**Page text**

%%

Jim Johnson
- Johnson pictured in The Tecoan 1947, ECU yearbook

Biographical details
- Born: September 10, 1912 Cary, North Carolina, U.S.
- Died: November 27, 2004 (aged 92) Virginia Beach, Virginia, U.S.

Playing career

Football
- 1933–1937: East Carolina
- Position: Tackle

Coaching career (HC unless noted)

Football
- 1946–1948: East Carolina

Basketball
- 1946–1947: East Carolina

Head coaching record
- Overall: 8–18–1 (football) 17–10 (basketball)

= Jim Johnson (coach) =

American college sports coach and administrator

James Archie Johnson Jr. (September 10, 1912 - November 27, 2004) was an American football, basketball, and baseball player, coach, and college athletics administrator. He was tapped to reintroduce men's sports to East Carolina after World War II. He was the seventh head coach of the football, basketball and baseball teams at East Carolina Teachers College. He also was the athletic director for all sports teams. Before coaching, Johnson was a 16 letter winning athlete between 1933 and 1937. Johnson was inducted in 1978 into the ECU Hall of Fame.

%%

**Record extracts**
%%

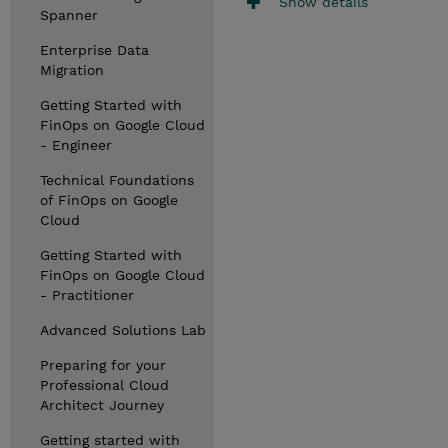
Show details
Spanner
Enterprise Data
Migration
Getting Started with
FinOps on Google Cloud
- Engineer
Technical Foundations
of FinOps on Google
Cloud
Getting Started with
FinOps on Google Cloud
- Practitioner
Advanced Solutions Lab
Preparing for your
Professional Cloud
Architect Journey
Getting started with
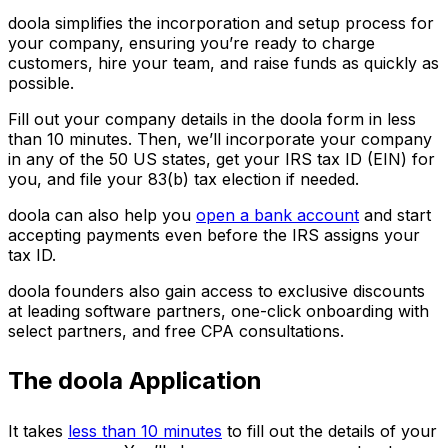
doola simplifies the incorporation and setup process for
your company, ensuring you’re ready to charge
customers, hire your team, and raise funds as quickly as
possible.
Fill out your company details in the doola form in less
than 10 minutes. Then, we’ll incorporate your company
in any of the 50 US states, get your IRS tax ID (EIN) for
you, and file your 83(b) tax election if needed.
doola can also help you
open a bank account
and start
accepting payments even before the IRS assigns your
tax ID.
doola founders also gain access to exclusive discounts
at leading software partners, one-click onboarding with
select partners, and free CPA consultations.
The doola Application
It takes
less than 10 minutes
to fill out the details of your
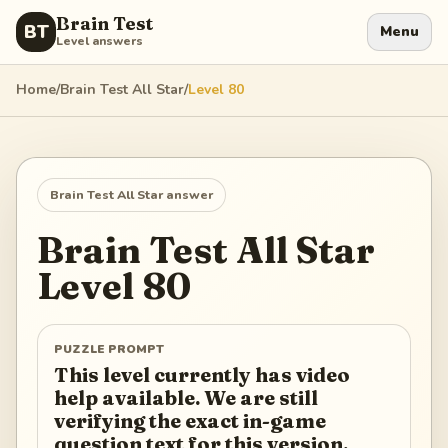
Brain Test
BT
Menu
Level answers
Home
/
Brain Test All Star
/
Level
80
Brain Test All Star
answer
Brain Test All Star
Level
80
PUZZLE PROMPT
This level currently has video
help available. We are still
verifying the exact in-game
question text for this version.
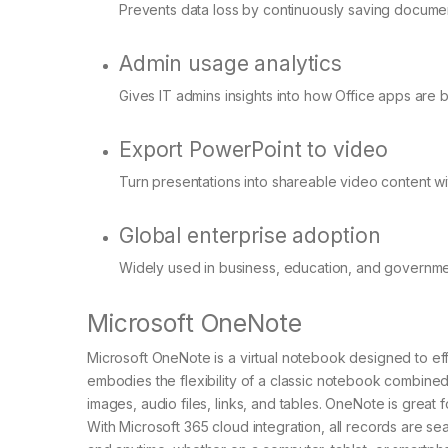
Prevents data loss by continuously saving documen
Admin usage analytics
Gives IT admins insights into how Office apps are 
Export PowerPoint to video
Turn presentations into shareable video content wit
Global enterprise adoption
Widely used in business, education, and governme
Microsoft OneNote
Microsoft OneNote is a virtual notebook designed to effi
embodies the flexibility of a classic notebook combined 
images, audio files, links, and tables. OneNote is great 
With Microsoft 365 cloud integration, all records are 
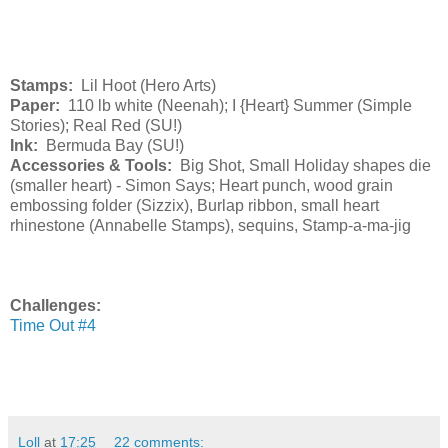
Stamps:
Lil Hoot (Hero Arts)
Paper:
110 lb white (Neenah); I {Heart} Summer (Simple
Stories); Real Red (SU!)
Ink:
Bermuda Bay (SU!)
Accessories & Tools:
Big Shot, Small Holiday shapes die
(smaller heart) - Simon Says; Heart punch, wood grain
embossing folder (Sizzix), Burlap ribbon, small heart
rhinestone (Annabelle Stamps), sequins, Stamp-a-ma-jig
Challenges:
Time Out #4
Loll
at
17:25
22 comments:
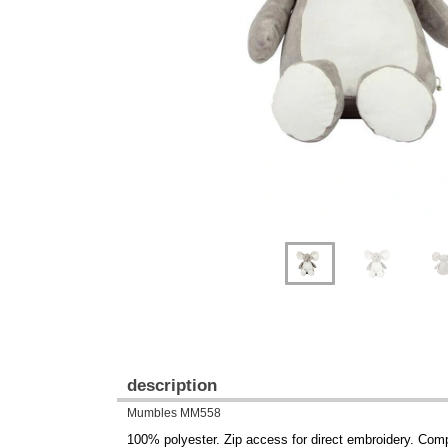
Previous
Next
description
Mumbles MM558
100% polyester. Zip access for direct embroidery. Com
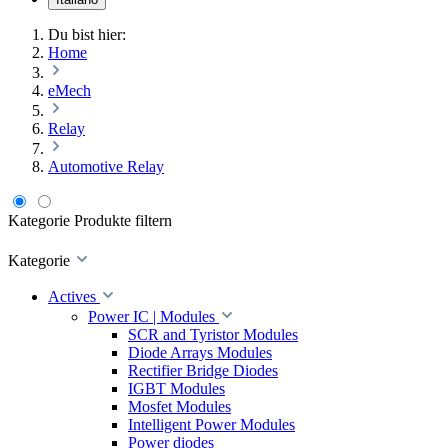
Du bist hier:
Home
eMech
Relay
Automotive Relay
Kategorie
Produkte filtern
Kategorie
Actives
Power IC | Modules
SCR and Tyristor Modules
Diode Arrays Modules
Rectifier Bridge Diodes
IGBT Modules
Mosfet Modules
Intelligent Power Modules
Power diodes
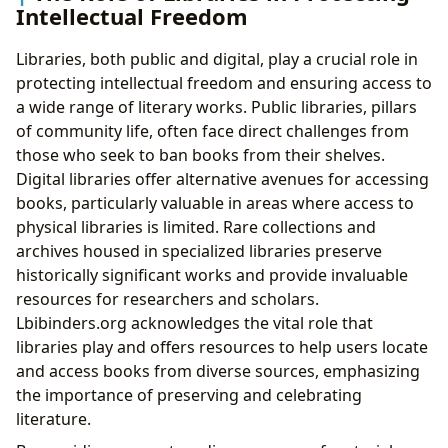
Intellectual Freedom
Libraries, both public and digital, play a crucial role in
protecting intellectual freedom and ensuring access to
a wide range of literary works. Public libraries, pillars
of community life, often face direct challenges from
those who seek to ban books from their shelves.
Digital libraries offer alternative avenues for accessing
books, particularly valuable in areas where access to
physical libraries is limited. Rare collections and
archives housed in specialized libraries preserve
historically significant works and provide invaluable
resources for researchers and scholars.
Lbibinders.org acknowledges the vital role that
libraries play and offers resources to help users locate
and access books from diverse sources, emphasizing
the importance of preserving and celebrating
literature.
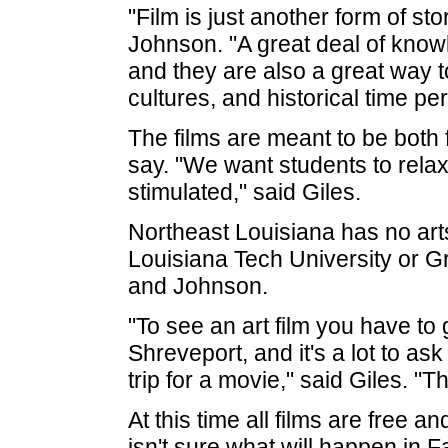
"Film is just another form of sto
Johnson. "A great deal of knowl
and they are also a great way 
cultures, and historical time pe
The films are meant to be both 
say. "We want students to relax 
stimulated," said Giles.
Northeast Louisiana has no ar
Louisiana Tech University or Gr
and Johnson.
"To see an art film you have to
Shreveport, and it's a lot to a
trip for a movie," said Giles. "
At this time all films are free a
isn't sure what will happen in F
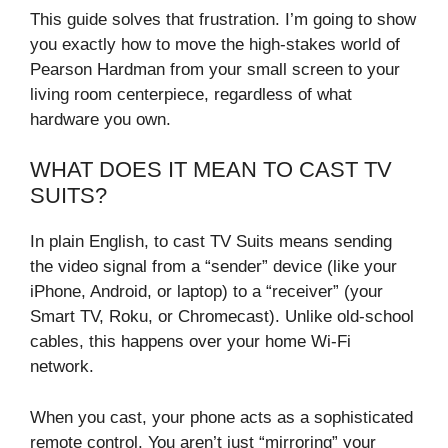
This guide solves that frustration. I’m going to show
you exactly how to move the high-stakes world of
Pearson Hardman from your small screen to your
living room centerpiece, regardless of what
hardware you own.
WHAT DOES IT MEAN TO CAST TV
SUITS?
In plain English, to cast TV Suits means sending
the video signal from a “sender” device (like your
iPhone, Android, or laptop) to a “receiver” (your
Smart TV, Roku, or Chromecast). Unlike old-school
cables, this happens over your home Wi-Fi
network.
When you cast, your phone acts as a sophisticated
remote control. You aren’t just “mirroring” your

%%

**What to do**
(1) Answer these questions from the page on Jim Johnson:
(a) In what town was Johnson born?
(b) What position did he play in football?
(c) In what year was he inducted into the ECU Hall of Fame?
(2) Reproduce the part of the page on Jim Johnson starting with "- Died: November" and going on through "(HC unless noted)", substituting "Guard" for "Tackle".
The records have no connection to the text.

**Answers below**
(1)
(a) Cary, North Carolina
(b) Tackle
(c) 1978

(2)
- Died: November 27, 2004 (aged 92) Virginia Beach, Virginia, U.S.

Playing career

Football
- 1933–1937: East Carolina
- Position: Guard

Coaching career (HC unless noted)